This will in all likelihood sound like a strange problem but it is hard to live with at times. Overall, happily together for almost 20 years but DH is so tough on himself and us in terms of work, the house and cleaning. I am sure people would say stuff like count your blessings that your DH works so hard/cleans a lot etc/ has high standards etc...but I think it is too much. How could I help him to cut back?
He is at work all day and into the evening in the week, spends time with us at the weekend but recently has spent a lot of time moaning at the kids about the state of the house, walking round mumbling that he's had enough, he works so hard and everything is getting ruined, that he's had it up to here, that noone cares about the house except for him etc...etc... I get it, that it is hard to see a mess but the DC are 8 and 6 and I expect to clear up at end of day but I don't expect them to be super tidy all the time. I spend around 45 mins to an hour each day cleaning/ tidying at the moment (as well as working p/t and being primary carer in the week for DC) and it never seems enough for him to be able to relax. I have started to find myself getting a bit obsessed with cleaning/tidying myself and feeling agitated if things aren't 'perfect,'. I imagine his complaints in my head while looking at the mess, if that makes sense which I think is a bad sign.

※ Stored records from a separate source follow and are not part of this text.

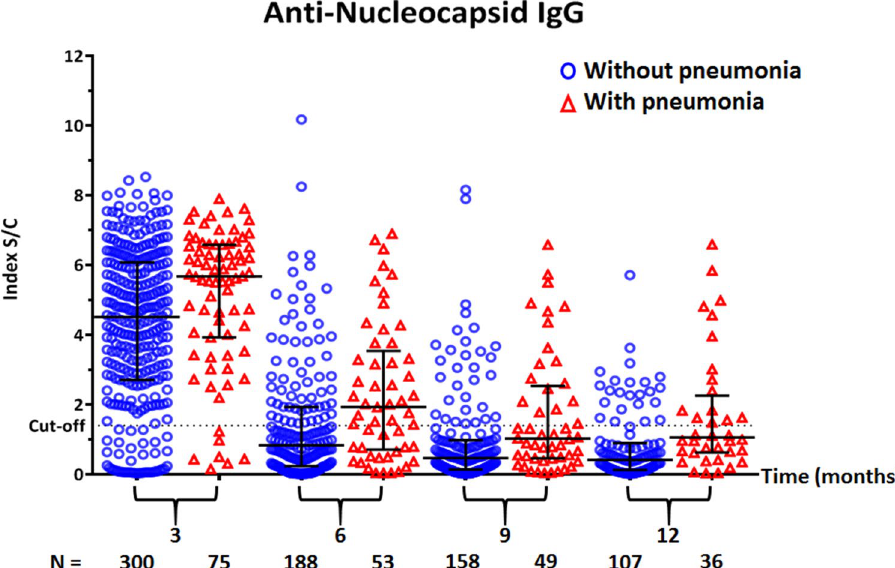
Figure 3. Scatter dot-plot with median and interquartile range (IQR) showing the distribution of anti- nucleocapsid IgG S/C index in serum samples of COVID-19 patients, stratified by disease severity. Red triangles and blue circles represent patients with and without pneumonia symptoms,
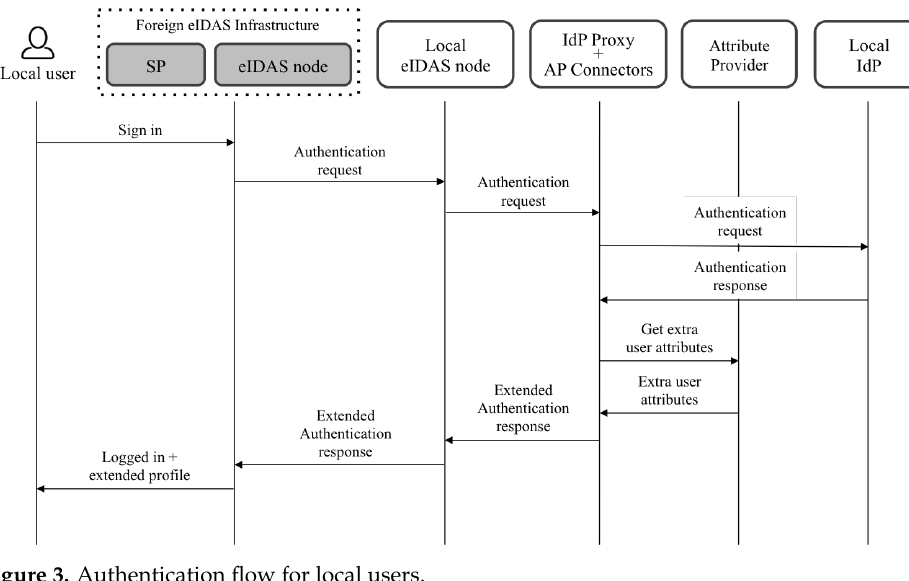
Figure 3. Authentication flow for local users.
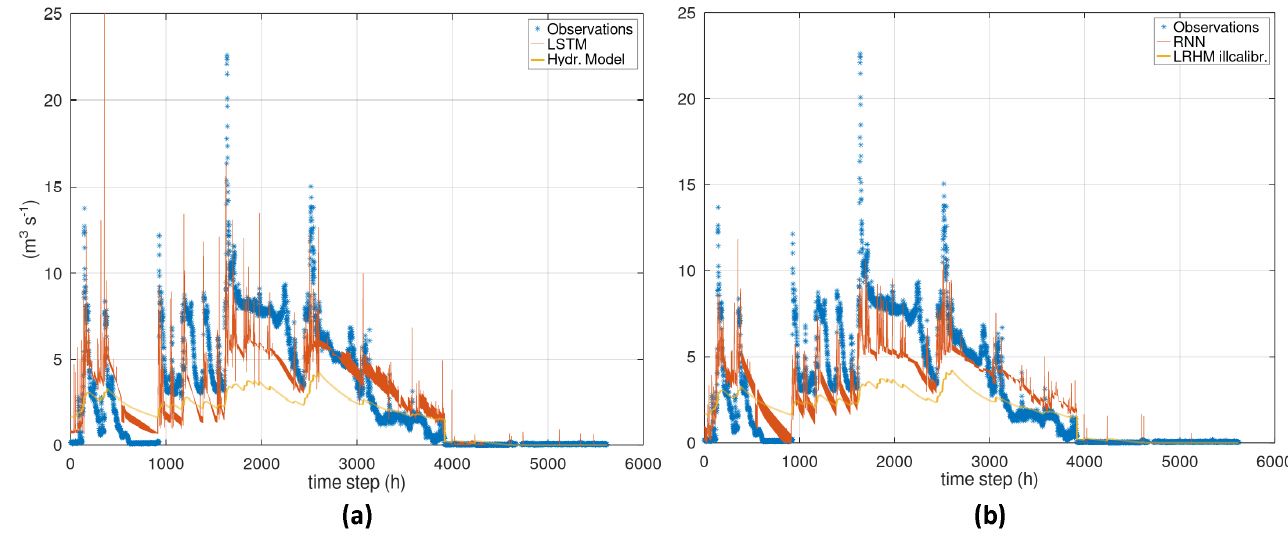
Figure 8. Assessment of the ill-calibrated hydrological model LRHM in Bakas. LSTM ( a ) and RNN ( b ) employed to approximate the best model that can be obtained with the available data during the test period.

I have talked to him about it and said how much it's affecting to hear him moan and he has said he will try to change. Don't want this to get too long but could do with some hive wisdom here. I don't want him to feel agitated and cross but equally I don't want to live in a museum and feel bad if we don't. I think he could have a form of compulsion/ OCD as it goes with his attention to detail, work ethic etc...
Thanks so much for reading if you have got this far.
Think you should work on not 'obeying', 'DH'.
Who made him the boss of you?
Sort out your own propensity for passively complying to the extent that you feel so guilty for what is, essentially, everyday living.
Get assertive. Seriously.
He's upsetting you and you need to deal with it instead of wringing your hands.
More warrior than worrier OP is the way to go.
The issue is your husband's anxieties and how it's affecting you and your children. He needs to seek counseling/therapy or medication. Life is too short to live it with a short tempered,nasty husband/father
Thanks to both of you. I can definitely see that and have very actively stood my ground this evening, he has apologised and promised to change. He will struggle though as it is part of him, I think. I also suggested counselling so might look into that more, if needed. I am not giving up on him quite yet as he has so many good points.
@pallasathena i need to work on my response to his outbursts for sure. More warrior than worrier, I love that.
I've been where your DH is. When I was depressed and had a shit load of other problems in my life. I'd say the obsession with cleanliness is symptom of something else. Encourage him to get some help.